Records for processing:
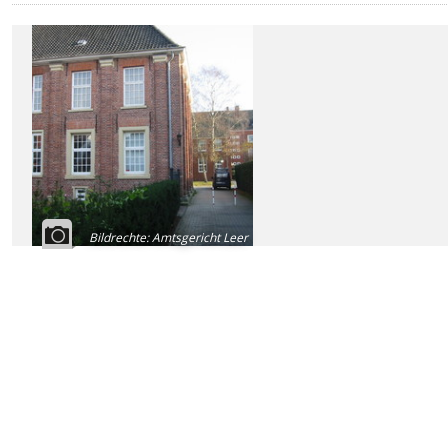
Bildrechte
:
Amtsgericht Leer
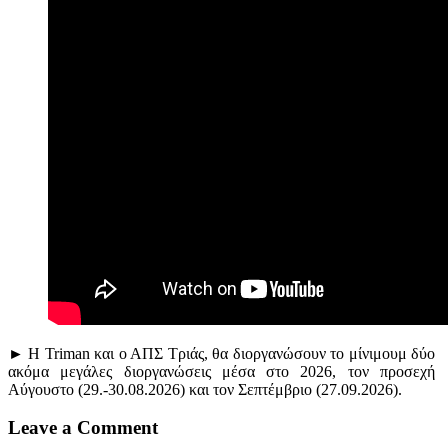
► Η Triman και ο ΑΠΣ Τριάς, θα διοργανώσουν το μίνιμουμ δύο
ακόμα μεγάλες διοργανώσεις μέσα στο 2026, τον προσεχή
Αύγουστο (29.-30.08.2026) και τον Σεπτέμβριο (27.09.2026).
Leave a Comment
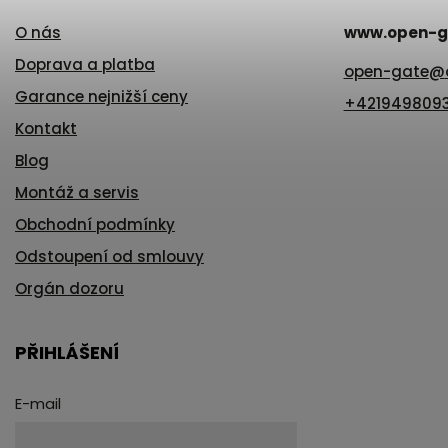
O nás
www.open-g
Doprava a platba
open-gate
@
Garance nejnižší ceny
+421949809
Kontakt
Blog
Montáž a servis
Obchodní podmínky
Odstoupení od smlouvy
Orgán dozoru
PŘIHLÁŠENÍ
E-mail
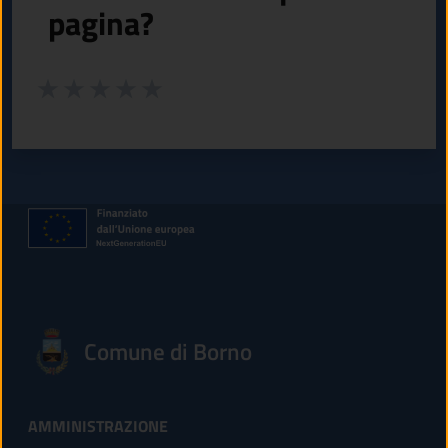
pagina?
Valuta da 1 a 5 stelle la pagina
Valuta 1 stelle su 5
Valuta 2 stelle su 5
Valuta 3 stelle su 5
Valuta 4 stelle su 5
Valuta 5 stelle su 5
Comune di Borno
AMMINISTRAZIONE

How to complete this task:
Copy out the text of the records, replacing "Kontakt" with "Contact" and keeping everything else the same. Leave the pictures out.

Task answer:
Bildrechte
:
Amtsgericht Leer
► Η Triman και ο ΑΠΣ Τριάς, θα διοργανώσουν το μίνιμουμ δύο
ακόμα μεγάλες διοργανώσεις μέσα στο 2026, τον προσεχή
Αύγουστο (29.-30.08.2026) και τον Σεπτέμβριο (27.09.2026).
Leave a Comment
O nás
www.open-g
Doprava a platba
open-gate
@
Garance nejnižší ceny
+421949809
Contact
Blog
Montáž a servis
Obchodní podmínky
Odstoupení od smlouvy
Orgán dozoru
PŘIHLÁŠENÍ
E-mail
pagina?
Valuta da 1 a 5 stelle la pagina
Valuta 1 stelle su 5
Valuta 2 stelle su 5
Valuta 3 stelle su 5
Valuta 4 stelle su 5
Valuta 5 stelle su 5
Comune di Borno
AMMINISTRAZIONE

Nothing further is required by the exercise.